Helen was quite honest about that. She meant to talk with Freda. But there was no time that afternoon. In the Library club-room, crowded with women who had come at Mrs. Thorstad’s bidding for a “fresh inspiration,” Helen found her hands full. She gave her talk, toning it up a bit because she saw that Freda was expecting things of her and so wandering off the point a little. But the charm that Margaret wanted was in action and Margaret, quickly sensing the possibilities of Mrs. Thorstad’s town, settled down to some thorough organization work.
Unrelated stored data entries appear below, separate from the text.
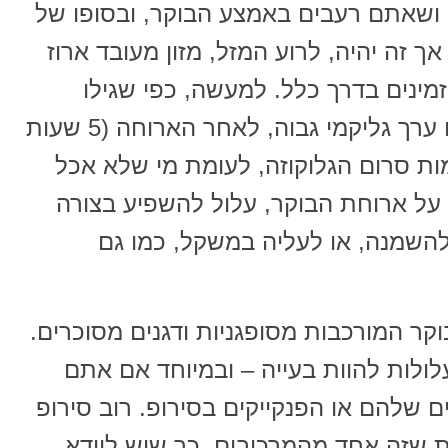
 ושאתם רעבים באמצע הבוקר, ובסופו של
 זה יהיה, לרוע המזל, מזון מעובד ארוז
הזמינים בדרך כלל. למעשה, כפי שגילו
החוקרים, אכילת ארוחת בוקר עם ערך גליקמי גבוה, לאחר הארוחה (5 שעות
ות סרום הגלוקוזה, לעומת מי שלא אכל
 על ארוחת הבוקר, עלול להשפיע בצורה
 להשמנה, או לעליה במשקל, כמו גם
קר המורכבות מסופגניות ודגנים מסוכרים.
ולות להוות בעייה – ובמיוחד אם אתם
 שלהם או הפנקייקים בסירופ. רוב סירופ
ת שזה אחד מהמרכיבים, כך שיש לוודא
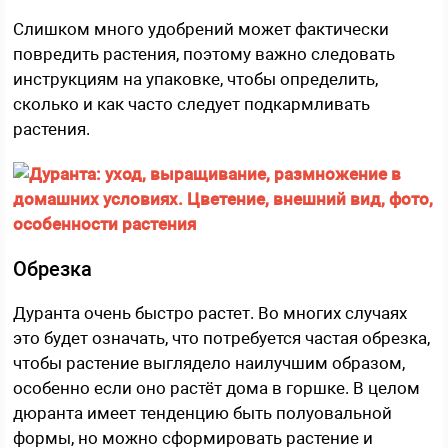
Слишком много удобрений может фактически
повредить растения, поэтому важно следовать
инструкциям на упаковке, чтобы определить,
сколько и как часто следует подкармливать
растения.
Обрезка
Дуранта очень быстро растет. Во многих случаях
это будет означать, что потребуется частая обрезка,
чтобы растение выглядело наилучшим образом,
особенно если оно растёт дома в горшке. В целом
дюранта имеет тенденцию быть полуовальной
формы, но можно сформировать растение и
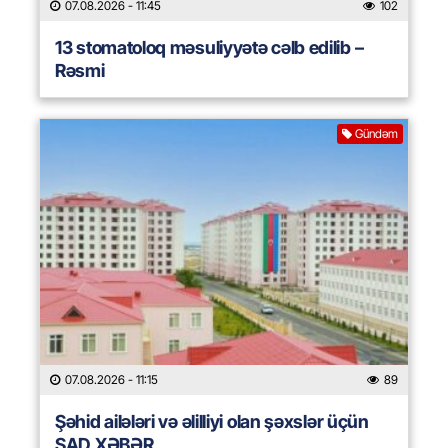
07.08.2026
- 11:45
102
13 stomatoloq məsuliyyətə cəlb edilib –
Rəsmi
Gündəm
07.08.2026
- 11:15
89
Şəhid ailələri və əlilliyi olan şəxslər üçün
ŞAD XƏBƏR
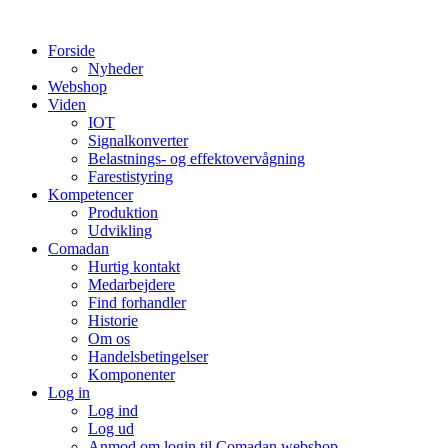
Videre
til
Forside
indhold
Nyheder
Webshop
Viden
IOT
Signalkonverter
Belastnings- og effektovervågning
Farestistyring
Kompetencer
Produktion
Udvikling
Comadan
Hurtig kontakt
Medarbejdere
Find forhandler
Historie
Om os
Handelsbetingelser
Komponenter
Log in
Log ind
Log ud
Anmod om login til Comadan webshop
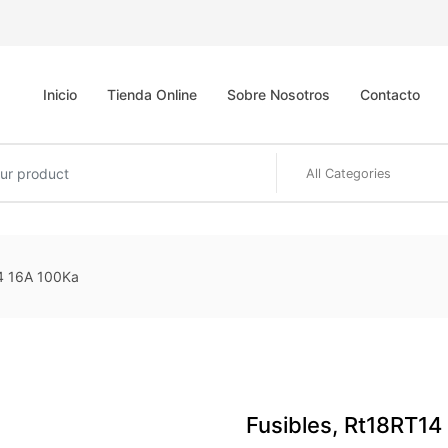
Inicio
Tienda Online
Sobre Nosotros
Contacto
14 16A 100Ka
Fusibles, Rt18RT14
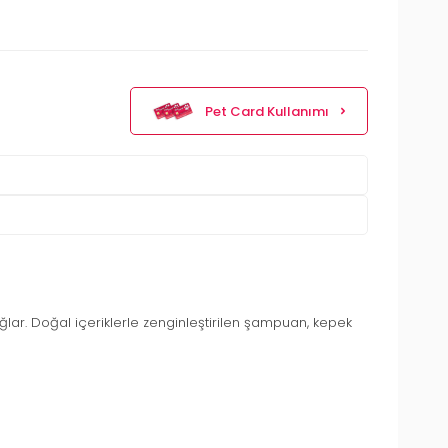
Pet Card Kullanımı
lar. Doğal içeriklerle zenginleştirilen şampuan, kepek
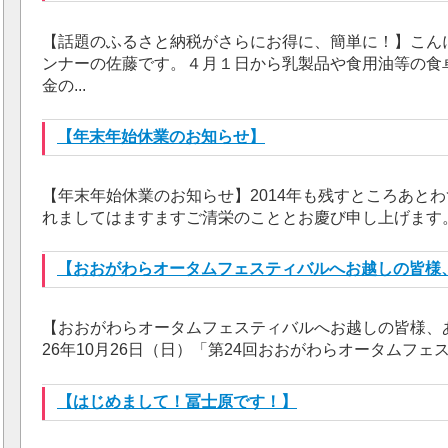
【話題のふるさと納税がさらにお得に、簡単に！】こん
ンナーの佐藤です。４月１日から乳製品や食用油等の食
金の...
【年末年始休業のお知らせ】
【年末年始休業のお知らせ】2014年も残すところあと
れましてはますますご清栄のこととお慶び申し上げます。
【おおがわらオータムフェスティバルへお越しの皆様
【おおがわらオータムフェスティバルへお越しの皆様、
26年10月26日（日）「第24回おおがわらオータムフェス
【はじめまして！冨士原です！】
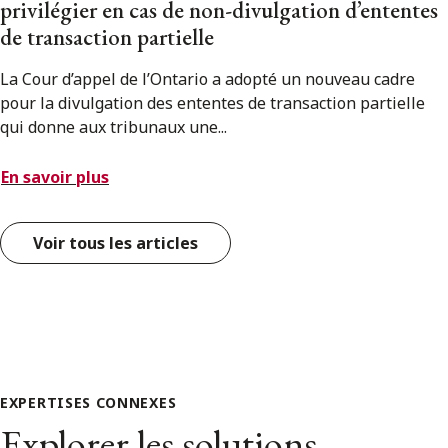
privilégier en cas de non-divulgation d’ententes
de transaction partielle
La Cour d’appel de l’Ontario a adopté un nouveau cadre
pour la divulgation des ententes de transaction partielle
qui donne aux tribunaux une...
En savoir plus
Voir tous les articles
EXPERTISES CONNEXES
Explorer les solutions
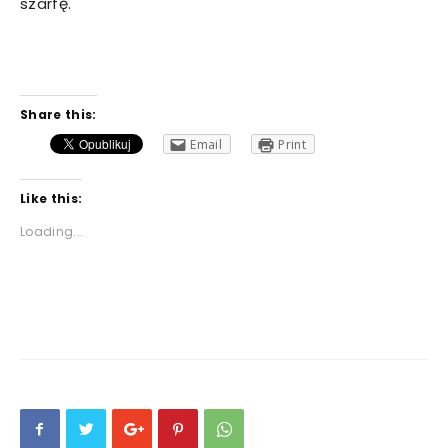
szarfę.
Share this:
Email
Print
Like this:
Loading...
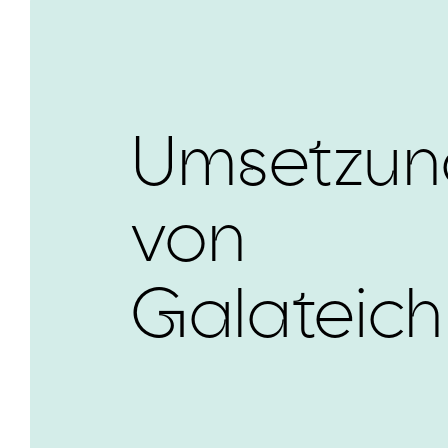
Umsetzun
von
Galateich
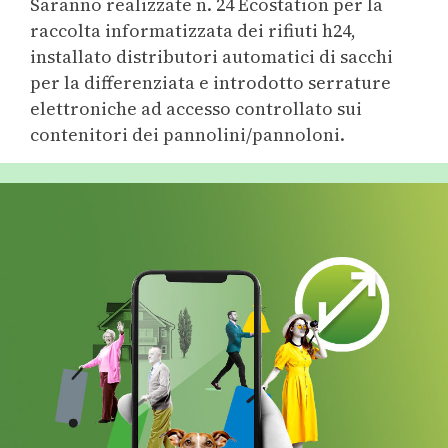
Saranno realizzate n. 24 Ecostation per la
raccolta informatizzata dei rifiuti h24,
installato distributori automatici di sacchi
per la differenziata e introdotto serrature
elettroniche ad accesso controllato sui
contenitori dei pannolini/pannoloni.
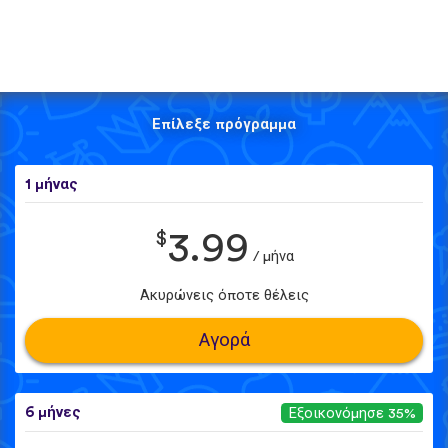
Επίλεξε πρόγραμμα
1 μήνας
$
3.99
/ μήνα
Ακυρώνεις όποτε θέλεις
Αγορά
6 μήνες
Εξοικονόμησε 35%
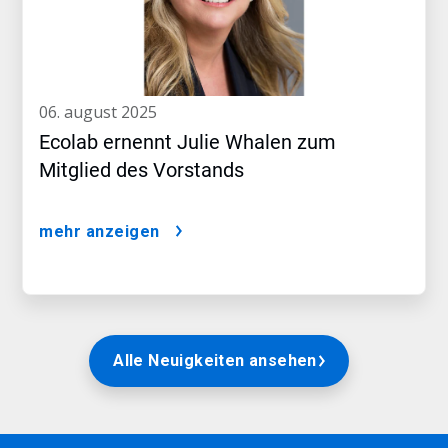
06. august 2025
Ecolab ernennt Julie Whalen zum
Mitglied des Vorstands
mehr anzeigen
Alle Neuigkeiten ansehen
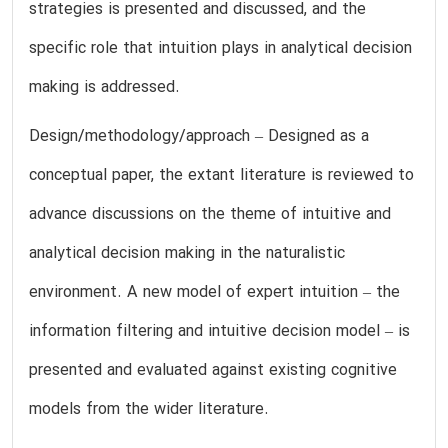
strategies is presented and discussed, and the
specific role that intuition plays in analytical decision
making is addressed.
Design/methodology/approach – Designed as a
conceptual paper, the extant literature is reviewed to
advance discussions on the theme of intuitive and
analytical decision making in the naturalistic
environment. A new model of expert intuition – the
information filtering and intuitive decision model – is
presented and evaluated against existing cognitive
models from the wider literature.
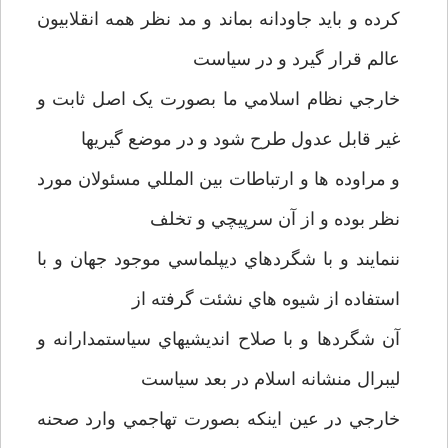
کرده و بايد جاودانه بماند و مد نظر همه انقلابيون
عالم قرار گيرد و در سياست
خارجي نظام اسلامي ما بصورت يک اصل ثابت و
غير قابل عدول طرح شود و در موضع گيريها
و مراوده ها و ارتباطات بين المللي مسئولان مورد
نظر بوده و از آن سرپيچي و تخلف
ننمايند و با شگردهاي ديپلماسي موجود جهان و با
استفاده از شيوه هاي نشئت گرفته از
آن شگردها و با صلاح انديشيهاي سياستمدارانه و
ليبرال منشانه اسلام در بعد سياست
خارجي در عين اينکه بصورت تهاجمي وارد صحنه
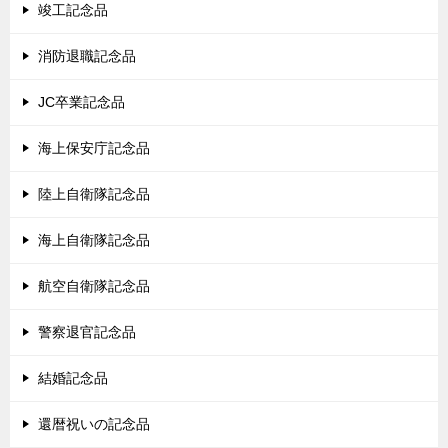
竣工記念品
消防退職記念品
JC卒業記念品
海上保安庁記念品
陸上自衛隊記念品
海上自衛隊記念品
航空自衛隊記念品
警察退官記念品
結婚記念品
還暦祝いの記念品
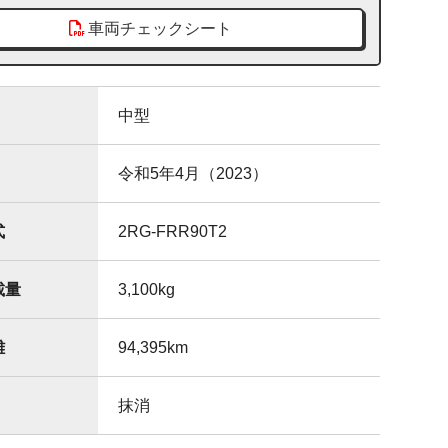
車両チェックシート
中型
令和5年4月（2023）
式
2RG-FRR90T2
載量
3,100
kg
離
94,395
km
抹消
It was after the meeting that night that Helen saw Freda again. And then not in the hall. She had noticed the girl slip out after her own talk, as Mrs. Brownley rose to “address” the meeting, and wondered where she was going. To her discomfiture she had found that she was billeted on Mrs. Watson for the night as befitted their respective social dignities, and that Margaret was to spend the night at the Thorstad house.

But it was from Mrs. Watson’s spare room window that she saw Freda.

The skating rink, a square of land, flooded with water and frozen, lay below. As she went to pull down the shade in her bed-room window—she had escaped from Mrs. Watson as promptly as possible—Helen’s eyes fell on the skaters, skimming swiftly about under arc lights which, flickering bright and then dim, made the scene beautiful. And then she saw Freda. She was wearing the red tam-o’-shanter which Mrs. Flandon had already seen and a short red mackinaw and as she flashed past under the light, it was unmistakably she—not alone. There was a young man with her.

Helen watched her come and go, hands crossed with her partner, watched the swing of her graceful body as it swayed so easily towards the man’s and was in perfect tune with it.

“That’s one way you get the alive and beautiful, is it?” thought Helen.